Huk i głuche uderzenia młota, gorąc rozpalonych ognisk, pot spływający z ciał, głód, zmęczenie i brak powietrza – tak sobie można wyobrazić istniejącą tutaj od późnego średniowiecza fabrykę metalu, a z nią mozolną pracę człowieka. Otumaniony nieustannym dźwiękiem może wcale nie zastanawiał się nad przyszłością, nie dostrzegał teraźniejszości, nie słyszał niczego, co wydawałoby z siebie inny dźwięk od miejsca pracy. Nie pomyślał zapewne, że minie długi dla niego czas, a krótki dla wszechświata i miejsce to stanie się kołyską dla nowonarodzonego „srebra z gliny” czyli aluminium, które odkrywane od 1807 doczekało się w 1886 roku produkcji światowej właśnie tutaj, nad wyjątkowym brzegiem Renu, na miejscu starego zakładu metalurgicznego.
A naprzeciwko dwie oazy spokoju, milczenie wyjątkowe współczesne, zakłócone jedynie brzękiem sztućców i kieliszków w zameczku Wörth oraz gwarem nocnych rozmów gości schroniska w zamku Laufen. Pierwszy wybudowany w XII wieku u podnóża wodospadu jako miejsce przeładunku i oclenia towarów, których wodny transport właśnie tutaj z powodu okoliczności natury został przerwany, drugi na stromej skale roztacza jeszcze dziś starą aurę pańskiej łaski i takiego samego dostojeństwa.
Ciężką pracę, brzęk monet i szept ustalanych praw zagłusza huk wody. Resztę oszałamia widok – Rheinfall to drugi, co do wielkości wodospad Europy o szerokości 150 m, wysokości spadu 23 m, głębokości 13 m, średnim letnim przepływem wody 600 m³/s, a zimowym 250 m³/s. Trwa i niezmiennie płynie na łeb na szyję nic sobie nie robiąc z wciąż zmieniającej się widowni.
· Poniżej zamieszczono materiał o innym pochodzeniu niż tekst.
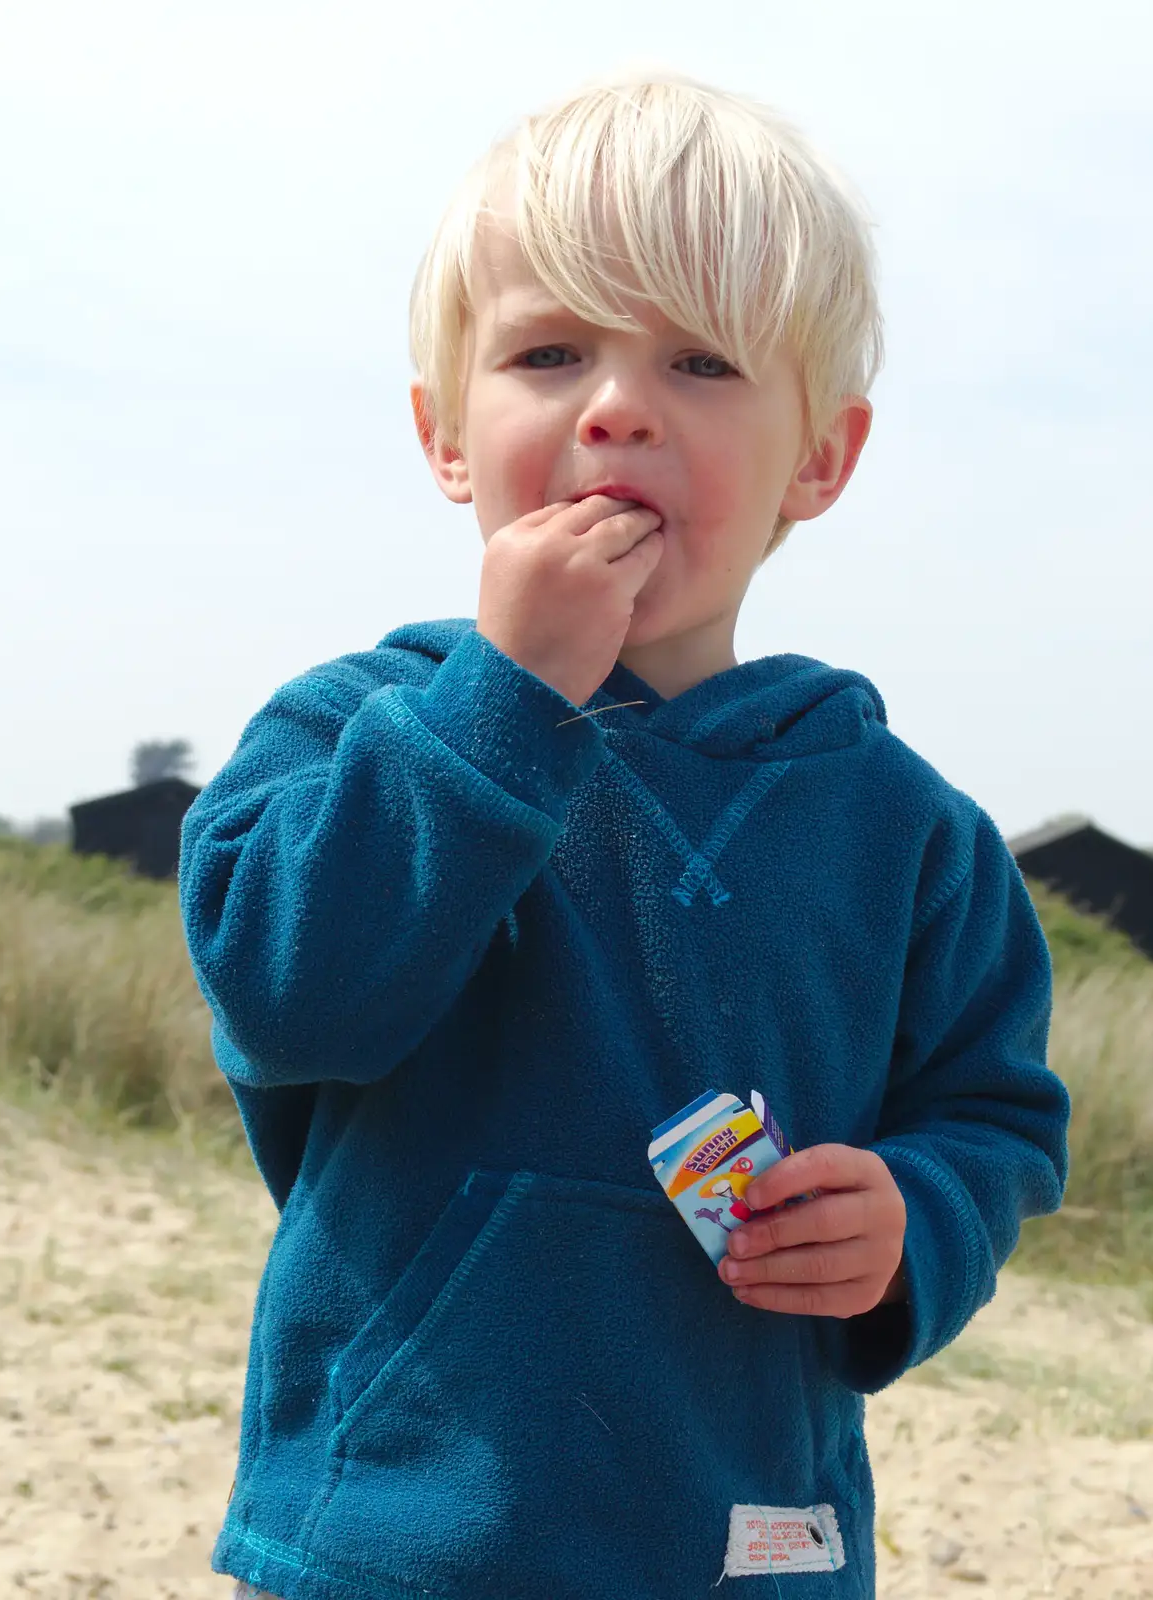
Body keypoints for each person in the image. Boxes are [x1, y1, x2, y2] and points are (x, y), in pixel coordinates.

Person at [178, 71, 1071, 1600]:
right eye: (547, 352)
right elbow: (286, 1000)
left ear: (819, 460)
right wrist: (503, 703)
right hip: (394, 1531)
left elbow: (997, 1117)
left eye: (701, 360)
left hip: (743, 1539)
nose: (615, 405)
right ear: (445, 434)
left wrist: (910, 1221)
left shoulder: (906, 829)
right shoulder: (352, 734)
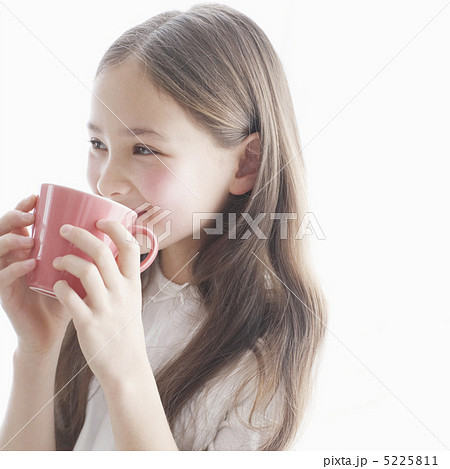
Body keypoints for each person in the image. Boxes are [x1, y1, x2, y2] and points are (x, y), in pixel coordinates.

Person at [0, 3, 328, 451]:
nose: (105, 182)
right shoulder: (108, 284)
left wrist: (124, 369)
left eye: (144, 149)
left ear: (247, 162)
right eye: (98, 143)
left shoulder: (270, 341)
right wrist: (37, 352)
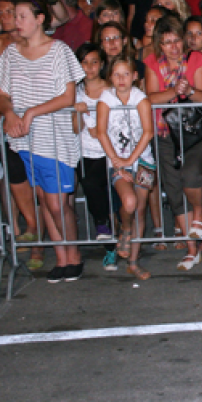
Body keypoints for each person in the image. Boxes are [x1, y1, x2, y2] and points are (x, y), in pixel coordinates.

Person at [0, 0, 86, 284]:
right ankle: (61, 258)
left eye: (21, 16)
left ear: (39, 19)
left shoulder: (59, 51)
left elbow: (68, 96)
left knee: (58, 203)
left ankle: (75, 254)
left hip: (55, 137)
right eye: (13, 16)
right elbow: (1, 94)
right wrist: (9, 113)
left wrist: (32, 111)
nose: (16, 21)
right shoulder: (10, 53)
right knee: (45, 199)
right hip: (25, 139)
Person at [144, 17, 202, 271]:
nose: (173, 47)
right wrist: (173, 91)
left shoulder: (197, 60)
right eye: (167, 42)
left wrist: (189, 90)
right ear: (160, 45)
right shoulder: (151, 64)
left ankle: (199, 215)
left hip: (193, 131)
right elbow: (151, 99)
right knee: (172, 189)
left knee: (191, 175)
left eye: (176, 40)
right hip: (164, 132)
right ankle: (192, 250)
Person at [98, 57, 156, 281]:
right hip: (117, 161)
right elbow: (101, 132)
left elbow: (148, 132)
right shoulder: (106, 98)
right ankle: (125, 229)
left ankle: (133, 261)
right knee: (129, 202)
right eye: (116, 74)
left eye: (125, 74)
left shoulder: (141, 99)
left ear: (134, 76)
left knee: (140, 210)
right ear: (110, 77)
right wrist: (116, 160)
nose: (121, 79)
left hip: (143, 162)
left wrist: (131, 159)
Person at [74, 43, 118, 269]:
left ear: (101, 64)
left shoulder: (111, 89)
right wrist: (78, 113)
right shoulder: (75, 91)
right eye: (84, 62)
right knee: (92, 189)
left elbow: (120, 121)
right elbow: (74, 128)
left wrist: (100, 126)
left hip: (110, 152)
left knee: (115, 200)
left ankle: (119, 243)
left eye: (94, 62)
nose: (89, 67)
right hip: (86, 152)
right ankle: (105, 234)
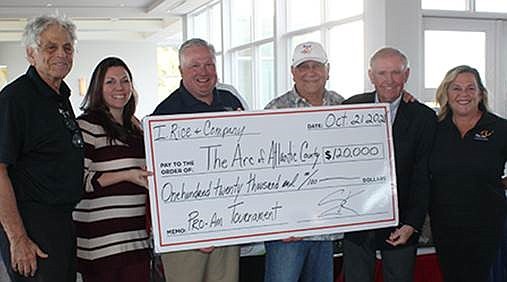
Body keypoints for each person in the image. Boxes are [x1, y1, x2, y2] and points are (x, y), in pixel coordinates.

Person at [152, 38, 246, 282]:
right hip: (186, 233)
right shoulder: (165, 113)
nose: (203, 72)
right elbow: (164, 184)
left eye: (209, 64)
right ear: (181, 70)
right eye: (195, 66)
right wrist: (193, 231)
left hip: (228, 221)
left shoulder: (231, 102)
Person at [342, 47, 437, 282]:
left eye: (396, 72)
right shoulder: (349, 107)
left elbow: (423, 175)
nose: (389, 80)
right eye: (382, 73)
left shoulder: (424, 117)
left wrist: (412, 224)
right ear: (371, 76)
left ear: (407, 75)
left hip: (401, 224)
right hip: (356, 221)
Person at [0, 15, 84, 282]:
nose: (61, 54)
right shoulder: (16, 99)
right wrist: (18, 238)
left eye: (67, 47)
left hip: (61, 224)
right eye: (51, 47)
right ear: (30, 54)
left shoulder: (61, 97)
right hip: (32, 226)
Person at [263, 41, 344, 282]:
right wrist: (279, 222)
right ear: (293, 72)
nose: (310, 72)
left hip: (327, 227)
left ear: (327, 70)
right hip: (287, 232)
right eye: (303, 66)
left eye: (316, 66)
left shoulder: (344, 106)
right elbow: (262, 172)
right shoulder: (273, 110)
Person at [72, 57, 152, 282]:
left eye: (125, 81)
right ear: (98, 87)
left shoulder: (137, 129)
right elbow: (78, 181)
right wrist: (127, 175)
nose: (120, 87)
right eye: (111, 82)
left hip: (136, 243)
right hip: (99, 247)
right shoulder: (86, 126)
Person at [429, 65, 507, 282]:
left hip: (486, 223)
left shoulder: (499, 128)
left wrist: (501, 184)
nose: (463, 94)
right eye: (456, 88)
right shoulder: (434, 127)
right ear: (446, 92)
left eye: (470, 88)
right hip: (444, 223)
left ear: (480, 93)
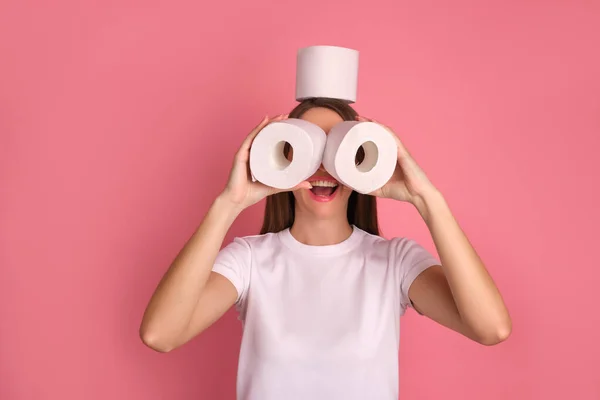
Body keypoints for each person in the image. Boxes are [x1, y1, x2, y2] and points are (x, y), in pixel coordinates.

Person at [139, 98, 512, 399]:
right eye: (308, 148)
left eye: (337, 149)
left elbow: (491, 328)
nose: (324, 167)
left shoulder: (394, 263)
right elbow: (160, 335)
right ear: (284, 158)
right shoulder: (250, 260)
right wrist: (228, 204)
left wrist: (426, 198)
Kim był pierwszy człowiek, który go zobaczył? Co sobie pomyślał? Czy się zatrwożył? A może zachwycił? Jak my, jak oni, jak zapewne wszyscy. Mało dziś atmosfery bożonarodzeniowej. Słońce świeci, jakby było w tropikach, niebo rozniebieszczone, trawa zazieleniona, widoki przepiękne, winda do platformy widokowej najbliższej wodospadowi za pięć euro i ludzie tak różnych narodowości, że nabiera się wiary w ogólnoludzkie zjednoczenie w obliczu fenomenu przyrody. Może właśnie ten ostatni akcent zawiera w sobie największe i najpiękniejsze przesłanie święta narodzin Chrystusa?